Explicam que suas origens se encontram na Psicologia do Desenvolvimento (nascimento, crescimento, maturidade, envelhecimento e morte dos seres humanos) – um tema que sempre despertou interesse e curiosidade muito antes da emergência do capitalismo industrial; acrescentam que, do mesmo modo como a construção do consumidor no final do século XIX e início do século XX solicitou uma psicologia “adequada”  à nova organização político-econômica das forças produtivas, o pensamento modernista demandou a “rotulação”,  “testagem de inteligência” , “mensuração” do desempenho em tarefas específicas e “estratégias” para o treinamento de trabalhadores objetivando o alcance de maior produtividade possível a menor custo e consequentemente incrementar a sua mercantilização.

A seguir relatam como a Psicologia Hegemônica construiu o mito do desenvolvimento e o mito da infância e de que maneira estes mitos foram úteis na consolidação do “conto” da sua natureza “científica.”

Destacam que os estudos modernistas do desenvolvimento humano estão embebidos em concepções filosóficas a respeito de como se pensa a criança e a infância através dos séculos -  o que implica uma epistemologia coerente com determinado ponto de vista; que a questão inaugural da Psicologia do Desenvolvimento retoma pressupostos filosóficos ancestrais sobre o psiquismo tipicamente humano [Developmental Psychology’s own epistemology... is in fact a restatement of philosophy’s fundamental pressupositions about the mind (p.134)]: Como e o quê os adultos sabem, pensam e sentem  poderia ser compreendido a partir da observação do processo de crescimento físico e intelectual das crianças?

__DADOS FORNECIDOS__.
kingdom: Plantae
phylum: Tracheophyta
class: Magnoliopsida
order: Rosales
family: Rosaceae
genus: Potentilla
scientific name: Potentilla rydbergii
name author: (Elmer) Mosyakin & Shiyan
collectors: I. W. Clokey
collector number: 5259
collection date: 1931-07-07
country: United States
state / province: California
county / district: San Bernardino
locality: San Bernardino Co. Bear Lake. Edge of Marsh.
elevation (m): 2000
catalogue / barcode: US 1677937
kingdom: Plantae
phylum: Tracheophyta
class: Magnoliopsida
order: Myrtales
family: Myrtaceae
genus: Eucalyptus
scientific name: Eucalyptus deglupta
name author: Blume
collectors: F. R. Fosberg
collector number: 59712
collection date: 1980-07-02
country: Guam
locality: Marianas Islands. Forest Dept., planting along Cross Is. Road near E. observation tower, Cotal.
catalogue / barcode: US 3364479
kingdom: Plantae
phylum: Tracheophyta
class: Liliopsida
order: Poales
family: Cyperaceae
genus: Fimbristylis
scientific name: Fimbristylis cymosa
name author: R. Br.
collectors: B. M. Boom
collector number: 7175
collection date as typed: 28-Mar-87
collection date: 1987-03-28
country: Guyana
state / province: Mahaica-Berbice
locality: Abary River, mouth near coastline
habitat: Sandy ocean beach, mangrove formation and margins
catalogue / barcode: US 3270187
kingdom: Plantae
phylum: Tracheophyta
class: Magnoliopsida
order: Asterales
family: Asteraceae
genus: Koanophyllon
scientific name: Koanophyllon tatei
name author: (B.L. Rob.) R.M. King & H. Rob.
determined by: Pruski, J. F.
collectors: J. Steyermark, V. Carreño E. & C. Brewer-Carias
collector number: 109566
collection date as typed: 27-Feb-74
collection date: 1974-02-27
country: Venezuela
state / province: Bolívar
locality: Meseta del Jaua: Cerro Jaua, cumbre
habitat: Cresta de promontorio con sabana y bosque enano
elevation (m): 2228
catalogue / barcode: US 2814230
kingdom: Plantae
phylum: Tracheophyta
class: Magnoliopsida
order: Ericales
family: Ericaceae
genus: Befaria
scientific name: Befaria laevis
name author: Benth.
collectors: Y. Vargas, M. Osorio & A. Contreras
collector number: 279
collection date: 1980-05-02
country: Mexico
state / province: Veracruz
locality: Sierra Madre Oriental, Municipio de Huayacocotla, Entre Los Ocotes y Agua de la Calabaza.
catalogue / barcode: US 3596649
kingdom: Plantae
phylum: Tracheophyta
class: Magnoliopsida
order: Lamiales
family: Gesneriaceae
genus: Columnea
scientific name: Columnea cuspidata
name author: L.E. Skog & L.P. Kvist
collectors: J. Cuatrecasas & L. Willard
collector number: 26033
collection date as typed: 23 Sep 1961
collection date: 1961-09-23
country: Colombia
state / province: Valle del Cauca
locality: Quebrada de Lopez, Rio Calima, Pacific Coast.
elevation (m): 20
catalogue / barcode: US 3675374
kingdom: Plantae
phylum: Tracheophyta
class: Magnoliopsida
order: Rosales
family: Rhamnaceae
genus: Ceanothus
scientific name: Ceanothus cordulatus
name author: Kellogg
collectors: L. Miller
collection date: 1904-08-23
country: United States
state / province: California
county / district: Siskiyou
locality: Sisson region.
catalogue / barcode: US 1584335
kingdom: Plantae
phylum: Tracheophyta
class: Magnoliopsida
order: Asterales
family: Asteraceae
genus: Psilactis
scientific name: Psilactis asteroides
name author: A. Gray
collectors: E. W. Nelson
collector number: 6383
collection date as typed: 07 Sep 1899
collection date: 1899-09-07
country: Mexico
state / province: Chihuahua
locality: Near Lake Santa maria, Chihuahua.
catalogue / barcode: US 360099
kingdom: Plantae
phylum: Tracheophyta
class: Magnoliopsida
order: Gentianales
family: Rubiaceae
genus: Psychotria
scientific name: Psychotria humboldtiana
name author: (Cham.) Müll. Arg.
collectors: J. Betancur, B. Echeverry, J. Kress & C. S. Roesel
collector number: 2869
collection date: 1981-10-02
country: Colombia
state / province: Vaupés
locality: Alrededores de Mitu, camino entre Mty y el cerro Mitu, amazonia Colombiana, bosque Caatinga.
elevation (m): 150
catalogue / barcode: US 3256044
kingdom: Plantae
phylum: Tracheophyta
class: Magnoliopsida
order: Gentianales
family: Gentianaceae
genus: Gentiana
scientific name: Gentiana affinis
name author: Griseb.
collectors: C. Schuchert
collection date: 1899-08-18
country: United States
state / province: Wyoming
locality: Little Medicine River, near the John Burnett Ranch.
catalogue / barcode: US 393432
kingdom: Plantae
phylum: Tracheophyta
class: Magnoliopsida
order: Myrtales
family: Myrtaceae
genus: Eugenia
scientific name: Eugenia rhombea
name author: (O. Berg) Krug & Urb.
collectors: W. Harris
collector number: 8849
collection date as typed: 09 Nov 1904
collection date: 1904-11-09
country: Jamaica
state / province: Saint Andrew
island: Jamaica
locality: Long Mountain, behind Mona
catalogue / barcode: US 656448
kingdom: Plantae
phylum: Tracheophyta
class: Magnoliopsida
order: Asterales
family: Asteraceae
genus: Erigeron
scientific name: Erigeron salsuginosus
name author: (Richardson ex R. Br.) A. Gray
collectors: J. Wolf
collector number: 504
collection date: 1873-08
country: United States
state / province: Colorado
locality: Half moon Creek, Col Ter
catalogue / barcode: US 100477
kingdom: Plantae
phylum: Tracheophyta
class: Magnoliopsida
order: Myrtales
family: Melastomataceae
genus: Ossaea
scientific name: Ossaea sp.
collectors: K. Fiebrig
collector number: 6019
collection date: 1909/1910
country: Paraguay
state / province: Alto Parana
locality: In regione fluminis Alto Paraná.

__PARTES DO EXERCÍCIO__.
(1) Redigite o trecho selecionado de "Explicam que suas" a "a sua mercantilização.", sem nenhuma alteração.
(2) Repita, sem mudar nada, somente as linhas das entradas que vão da linha com "catalogue / barcode: US 3364479" até a linha com "name author: Benth.", ambas incluídas.

__RESPOSTAS POR TAREFA__.
(1)
Explicam que suas origens se encontram na Psicologia do Desenvolvimento (nascimento, crescimento, maturidade, envelhecimento e morte dos seres humanos) – um tema que sempre despertou interesse e curiosidade muito antes da emergência do capitalismo industrial; acrescentam que, do mesmo modo como a construção do consumidor no final do século XIX e início do século XX solicitou uma psicologia “adequada”  à nova organização político-econômica das forças produtivas, o pensamento modernista demandou a “rotulação”,  “testagem de inteligência” , “mensuração” do desempenho em tarefas específicas e “estratégias” para o treinamento de trabalhadores objetivando o alcance de maior produtividade possível a menor custo e consequentemente incrementar a sua mercantilização.

(2)
catalogue / barcode: US 3364479
kingdom: Plantae
phylum: Tracheophyta
class: Liliopsida
order: Poales
family: Cyperaceae
genus: Fimbristylis
scientific name: Fimbristylis cymosa
name author: R. Br.
collectors: B. M. Boom
collector number: 7175
collection date as typed: 28-Mar-87
collection date: 1987-03-28
country: Guyana
state / province: Mahaica-Berbice
locality: Abary River, mouth near coastline
habitat: Sandy ocean beach, mangrove formation and margins
catalogue / barcode: US 3270187
kingdom: Plantae
phylum: Tracheophyta
class: Magnoliopsida
order: Asterales
family: Asteraceae
genus: Koanophyllon
scientific name: Koanophyllon tatei
name author: (B.L. Rob.) R.M. King & H. Rob.
determined by: Pruski, J. F.
collectors: J. Steyermark, V. Carreño E. & C. Brewer-Carias
collector number: 109566
collection date as typed: 27-Feb-74
collection date: 1974-02-27
country: Venezuela
state / province: Bolívar
locality: Meseta del Jaua: Cerro Jaua, cumbre
habitat: Cresta de promontorio con sabana y bosque enano
elevation (m): 2228
catalogue / barcode: US 2814230
kingdom: Plantae
phylum: Tracheophyta
class: Magnoliopsida
order: Ericales
family: Ericaceae
genus: Befaria
scientific name: Befaria laevis
name author: Benth.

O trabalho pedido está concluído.